Though no reason was provided by the governor’s office the action set off a flurry of finger-pointing in Mount Pleasant. Some officials accused the governor of denying the town a critical revenue source while others saw most of the board culpable for failing to provide the proper level of support for the tax. Cuomo also vetoed similar bills passed by other municipalities throughout the state in the waning days of 2019.
A resolution approved by the Mount Pleasant Town Board early last year would have added a 3 percent tax to the rate for hotel rooms within the town’s borders, revenue that would have gone directly into the town’s coffers. Currently, there is one hotel within the municipality, Comfort Inn & Suites on Route 9A in Hawthorne, with a second one planned as part of the North 60 development.
A press release distributed by Supervisor Carl Fulgenzi’s office last Friday and posted to the town’s Facebook page stated that the bill had received unanimous support from Town Board members when they passed the resolution last year.
Fulgenzi said he plans to re-introduce the hotel tax bill again this year and hopes his board colleagues will support the measure. Should the Town Board approve a new resolution in the coming months, state Sen. Peter Harckham (D-Lewisboro) has already said that he would work to move it through the Senate.
While support on last year’s Town Board for the tax was unanimous, a comment on the town’s Facebook page from former Democratic councilwoman Francesca Hagadus-McHale recounted how she had moved the bill for approval but it took about 30 seconds for another board member to second the motion and that action was taken “reluctantly.”
During last fall’s Town Board election, the state Republican Committee had used Hagadus-McHale’s support of the tax as part of an inflammatory mailer distributed to local voters. The mailing charged that she supported “raising taxes.”
In her Facebook comment, Hagadus-McHale stated that the new hotel tax was the only time she had supported a new tax in her year on the board. Hagadus-McHale lost the election to her Republican challengers Jerry Schulman and Danielle Zaino.

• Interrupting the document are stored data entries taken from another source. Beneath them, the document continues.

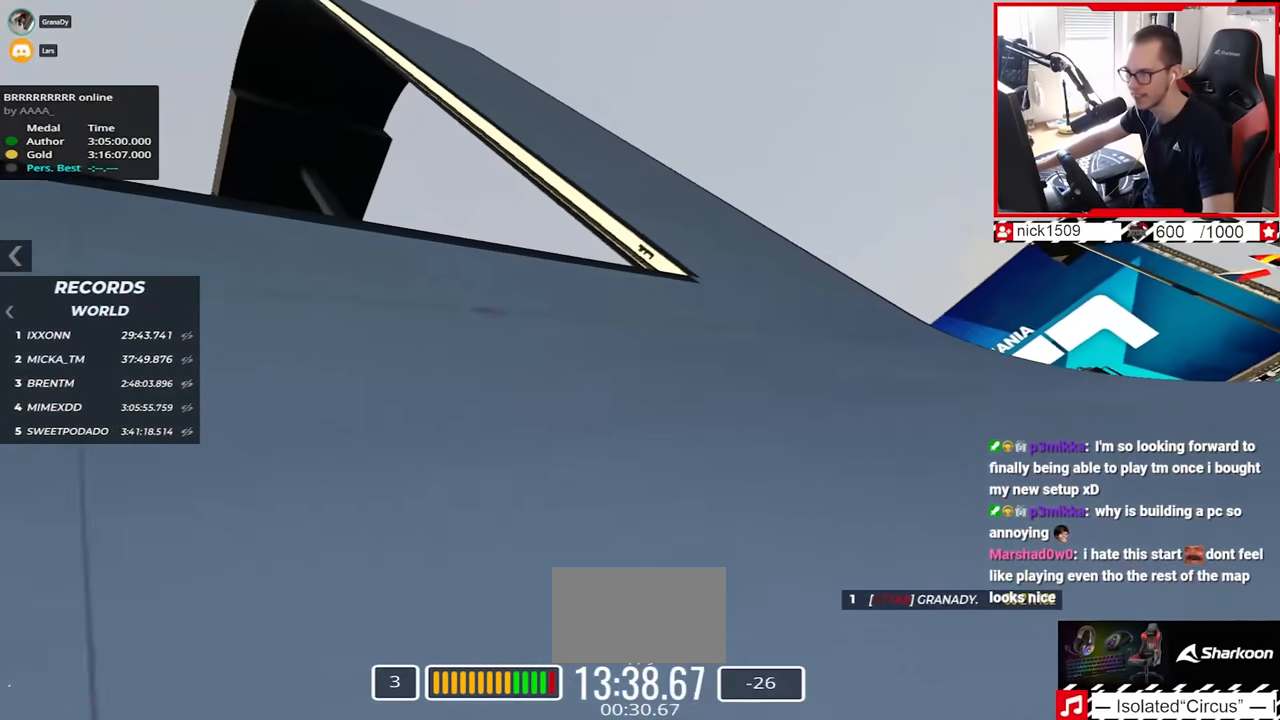
{"keys": ["up"], "events": [[34, "left", "up"], [250, "left", "down"], [434, "left", "up"]]}
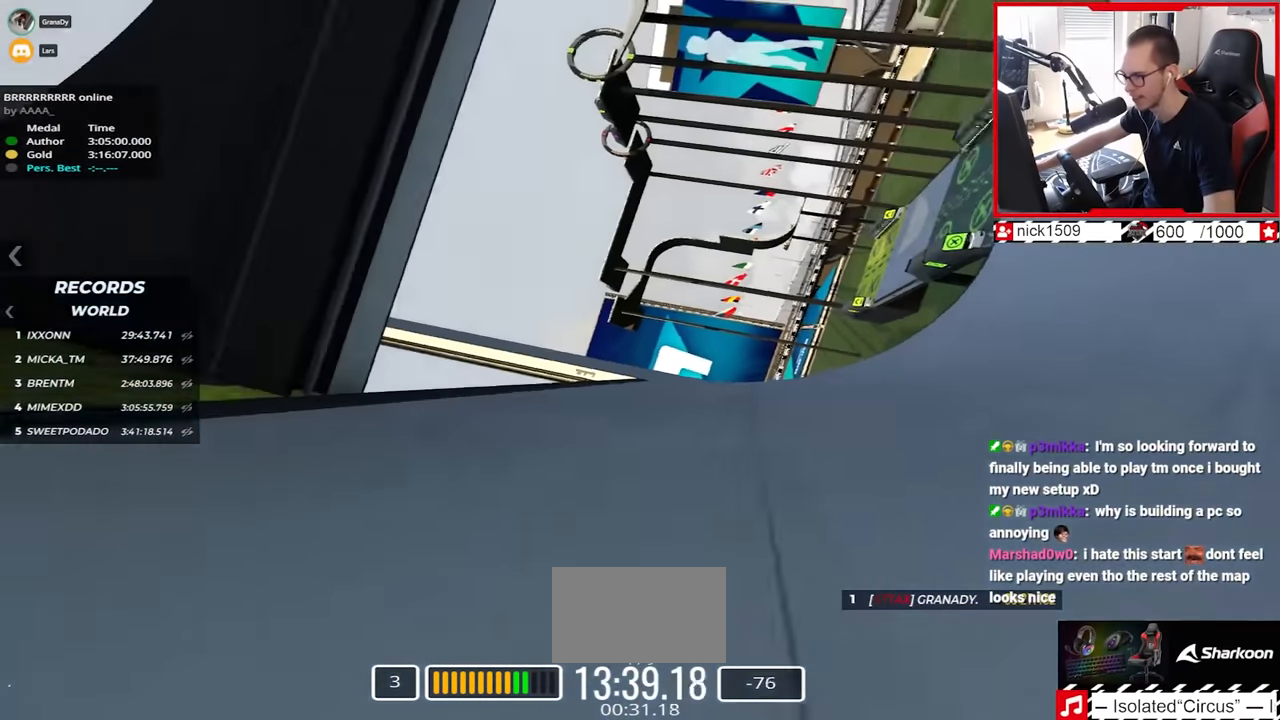
{"keys": ["left", "up"], "events": [[67, "up", "up"], [100, "left", "down"], [234, "up", "down"]]}
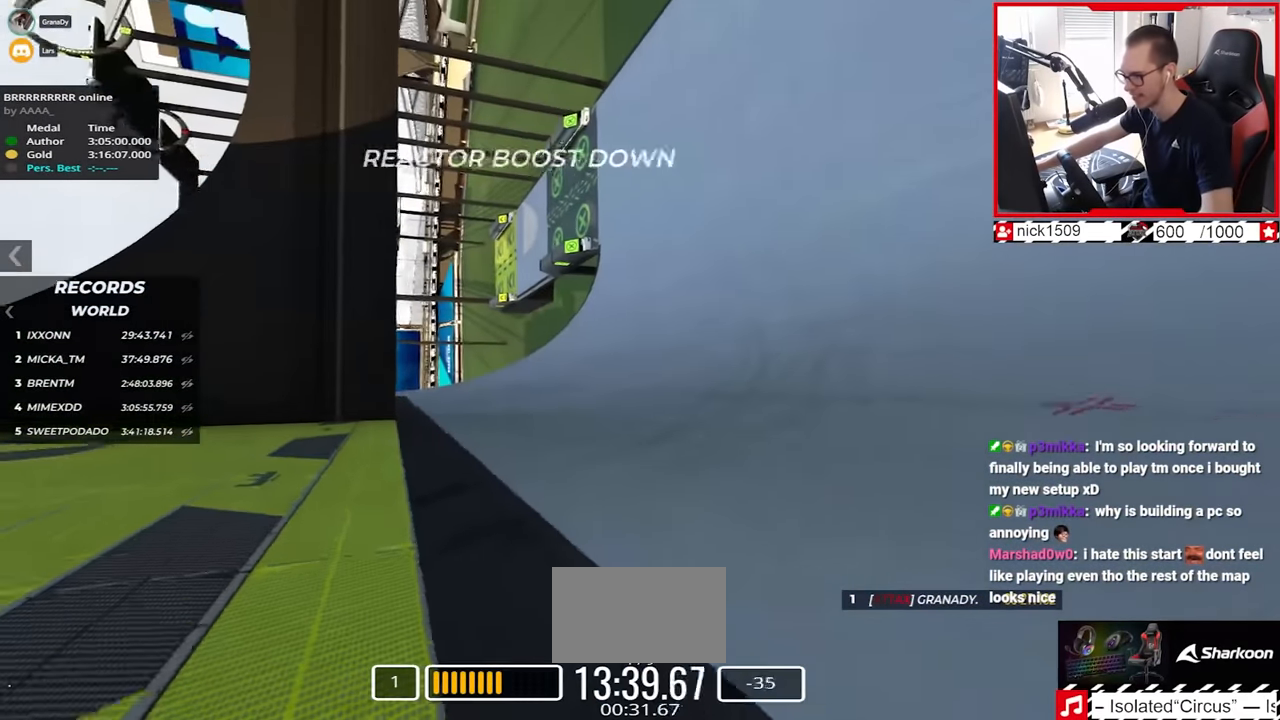
{"keys": ["up"], "events": [[50, "up", "up"], [350, "up", "down"], [500, "left", "up"]]}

Assemblyman Thomas Abinanti (D-Pleasantville) said he had sponsored the bill in the Assembly in 2018 and again last year but was unable to get push it through the legislature without the support of former senator Terrence Murphy, a Republican. Murphy had philosophically been opposed to virtually all tax increases, Abinanti said.
With the election of Harckham, they had worked to bring the bill to a vote. Abinanti said he has not discussed the veto with Cuomo. However, Abinanti spoke of how the Republicans want the extra revenue but refuse to support the hotel occupancy tax in public. He said that they “sabotaged” the effort.

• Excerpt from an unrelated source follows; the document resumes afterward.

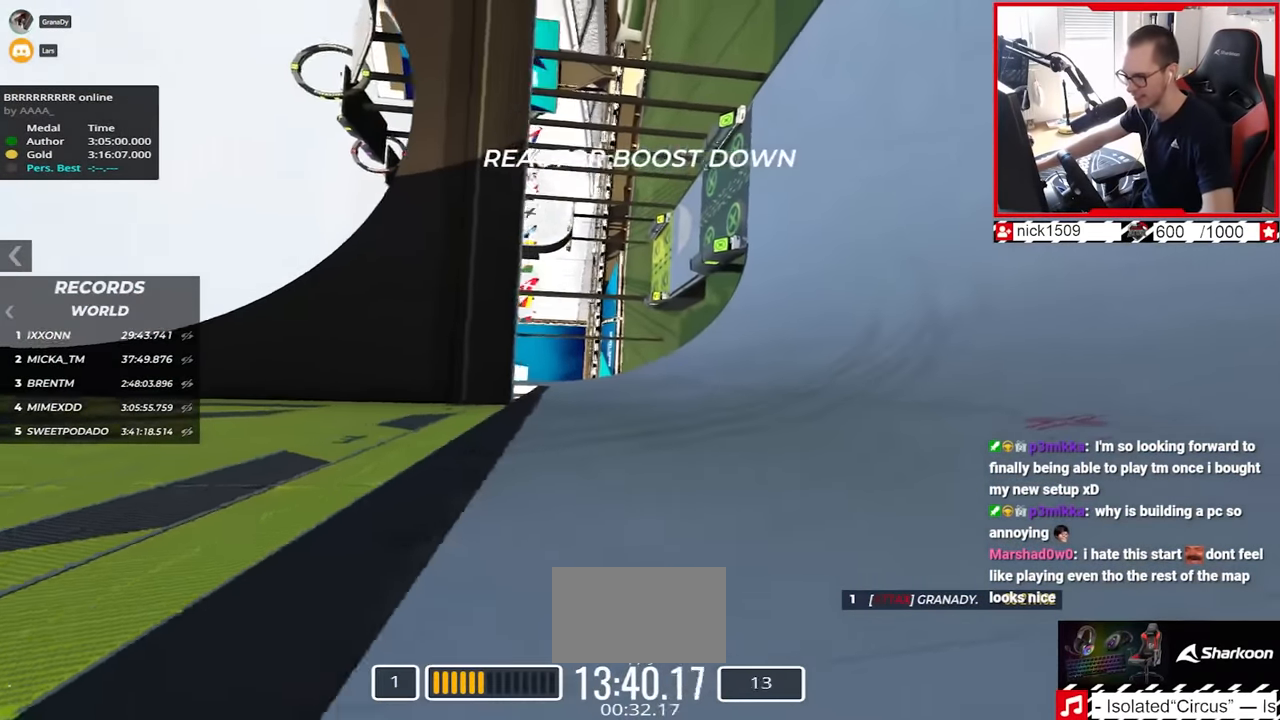
{"keys": ["up"], "events": [[167, "left", "down"], [500, "left", "up"]]}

“Republicans want to have it both ways,” Abinanti said. “They are being duplicitous and that is bad public policy.”
Fulgenzi said last week that Murphy was against all taxes. However, he said Murphy saw this tax differently as it would not be imposed on Mount Pleasant residents.
When asked about the campaign mailer, Fulgenzi maintained that it was produced by the state Republican committee, not the local committee.
“Everything in that postcard was factual,” Fulgenzi said of Hagadus-McHale’s support for new taxes before conceding that the entire board had supported the measure.
Harckham said Cuomo had not signed any hotel tax bills that had passed the legislature in 2019.
Harckham said if the Town Board wants to approve the resolution again, he would return to Albany this session looking to get it done.
“I was disappointed,” Harckham said. “This really would have helped the Mount Pleasant.”
This isn’t the first time that controversy has followed Mount Pleasant’s attempts to get the hotel occupancy tax enacted. In 2016, the town passed a resolution asking that the tax be approved by the legislature for them. At that time eight other Westchester communities were approved for the hotel tax but the Mount Pleasant resolution never came up for a signing by Cuomo because it didn’t make it to the Senate floor after passing the Assembly.